*Work instruction 1*
In the court opinion, on what date did Joe Shea file this action?
*Work instruction 2*
Please pick up the court opinion after its final sentence and continue it.

*Extract*
======

Mary Jo White, United States Attorney, William J. Hoffman, Marla Alhadeff, John McEnany, Assistant United States Attorneys, for defendant.

Cathleen A. Cleaver, Family Research Counsel; Bruce A. Taylor, Janet M. LaRue, National Law Center for Children and Families; Paul J. McGeady, Robert W. Peters, of counsel, for amici curiae National Law Center for Children and Families, Family Research Council, "Enough Is Enough!" Campaign, National Coalition for the Protection of Children & Families, and Morality in Media.

Before: CABRANES, Circuit Judge,* SAND** and COTE,*** District Judges.

Jo&sacutee A. CABRANES, Circuit Judge:

The plaintiff, an editor, publisher, and part-owner of a newspaper distributed exclusively through electronic means, brings this First Amendment challenge to § 223(d) of the Communications Decency Act of 1996 ("CDA") criminalizing the use of interactive computer services to display "patently offensive" sexually explicit material such that it is available to persons under the age of eighteen. The plaintiff seeks a preliminary injunction barring application of the section. The three-judge panel, appointed pursuant to 28 U.S.C. § 2284, held that: (1) the plaintiff has not sustained his burden of demonstrating a likelihood of success on his claim that § 223(d) is unconstitutionally vague, but (2) the plaintiff has demonstrated a likelihood of success on his claim that § 223(d) is unconstitutionally overbroad in that it bans protected indecent communication between adults. On this second point, the court concluded that most content providers' ability to comply with the requirements of the affirmative defenses set out in the statute depends on the actions of third parties, such as software manufacturers, whose cooperation is not required under the statute or otherwise mandated. The technological impossibility of independent compliance with the affirmative defenses renders § 223(d) unconstitutional as an overbroad prohibition on constitutionally protected indecent speech between adults.

MEMORANDUM AND ORDER

We address here the constitutionality of a provision of the Communications Decency Act of 1996 ("CDA") with an undeniably worthy goal: to limit the exposure of children to sexually explicit, though not legally obscene, materials available "on line" — that is, capable of being displayed and "accessed" by increasingly common interactive computer services. 47 U.S.C. § 223(d), as added by the CDA on February 8, 1996, criminalizes the use of an interactive computer service to display, in a manner available to persons under eighteen, sexually explicit material that is "patently offensive" by contemporary community standards. Plaintiff Joe Shea, the editor, publisher, and part-owner of a newspaper distributed solely by electronic means, filed this action on February 8, 1996, claiming that § 223(d) is (1) void for vagueness, in that it fails to give ordinary citizens sufficient notice of what conduct will subject them to prosecution or criminal liability; and (2) substantially overbroad, in that it targets a broader category of speech than necessary to achieve the government's goal and constitutes a ban on certain constitutionally protected speech between adults.

As editor of an on-line newspaper, the plaintiff is one of a growing number of citizens who employ an array of widely accessible and constantly evolving media technologies to gather and disseminate information and ideas. In passing the CDA, Congress explicitly recognized that these technologies foster "true diversity of political discourse, unique opportunities for cultural development, and myriad avenues for intellectual activity." Pub.L. No. 104-104, § 509(a)(3), 110 Stat. 56, 138 (1996) (to be codified at 47 U.S.C. § 230(a)(3)). The range of tools and forums available for users of interactive computer services is astounding: with access to the web of computer networks known as the Internet, a scholar can contact a distant computer and make use of its capabilities; a researcher can peruse the card catalogs of libraries across the globe; users around the world can debate politics, sports, music, and literature. However trivial some of their uses might seem, emerging media technologies quite simply offer an unprecedented number of individual citizens an opportunity to speak and to be heard — at very little cost — by audiences around the world. In that sense, we are encountering a communications medium unlike any we have ever known.

======

[Records excerpted from a collection]

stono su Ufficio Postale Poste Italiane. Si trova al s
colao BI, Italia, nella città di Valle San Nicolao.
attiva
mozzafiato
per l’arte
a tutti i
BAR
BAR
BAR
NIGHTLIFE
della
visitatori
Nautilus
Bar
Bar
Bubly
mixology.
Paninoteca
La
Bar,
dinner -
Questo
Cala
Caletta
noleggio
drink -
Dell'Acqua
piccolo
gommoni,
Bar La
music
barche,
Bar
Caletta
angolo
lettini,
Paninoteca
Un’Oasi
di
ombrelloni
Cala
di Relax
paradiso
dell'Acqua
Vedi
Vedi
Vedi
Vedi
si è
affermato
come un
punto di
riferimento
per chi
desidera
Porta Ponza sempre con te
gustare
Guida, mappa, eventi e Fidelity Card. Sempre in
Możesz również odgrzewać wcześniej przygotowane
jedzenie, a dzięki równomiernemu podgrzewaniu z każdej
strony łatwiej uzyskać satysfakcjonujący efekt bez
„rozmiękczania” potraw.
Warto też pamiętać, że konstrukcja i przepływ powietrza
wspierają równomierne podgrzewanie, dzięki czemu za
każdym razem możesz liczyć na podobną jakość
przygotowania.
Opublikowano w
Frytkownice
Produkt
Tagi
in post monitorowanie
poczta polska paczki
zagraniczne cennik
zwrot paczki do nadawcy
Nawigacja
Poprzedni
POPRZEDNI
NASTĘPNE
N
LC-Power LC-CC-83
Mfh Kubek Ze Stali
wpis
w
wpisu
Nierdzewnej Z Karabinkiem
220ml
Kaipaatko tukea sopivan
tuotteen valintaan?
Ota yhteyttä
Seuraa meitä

======

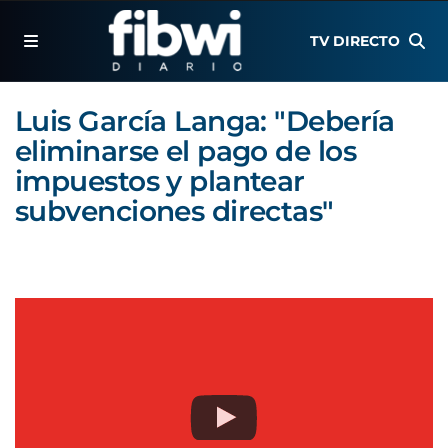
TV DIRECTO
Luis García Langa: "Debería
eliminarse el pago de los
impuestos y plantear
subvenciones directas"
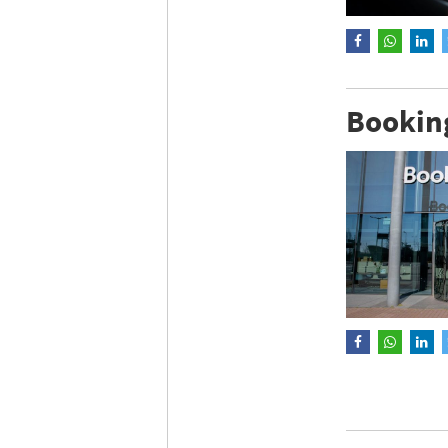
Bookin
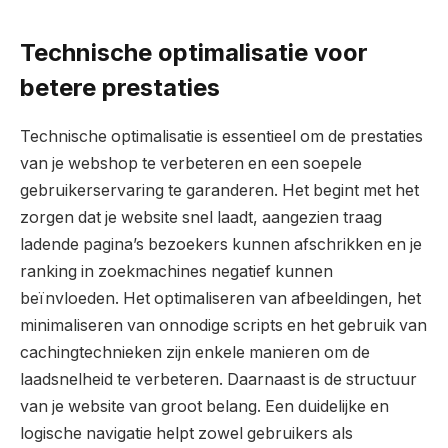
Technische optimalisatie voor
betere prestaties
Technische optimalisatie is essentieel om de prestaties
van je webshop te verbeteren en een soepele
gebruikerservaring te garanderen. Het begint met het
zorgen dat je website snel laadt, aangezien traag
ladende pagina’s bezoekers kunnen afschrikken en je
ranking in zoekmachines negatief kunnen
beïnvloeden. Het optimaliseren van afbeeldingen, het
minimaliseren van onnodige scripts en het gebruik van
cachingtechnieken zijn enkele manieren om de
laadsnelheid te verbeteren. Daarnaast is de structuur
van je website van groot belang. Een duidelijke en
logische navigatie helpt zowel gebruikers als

======

*Exercise answer 1*
February 8, 1996.

*Exercise answer 2*
In an attempt to limit the availability of certain materials in interactive computer services, Congress enacted a statute of unprecedented sweep: the new § 223(d) purports to regulate not only how commercial purveyors of obscene or pornographic materials may advertise and sell their products on line, but also how private individuals who choose to exchange certain constitutionally protected communications with one another can do so. The question presented is whether our Constitution tolerates this level of governmental intrusion into how adults speak to one another.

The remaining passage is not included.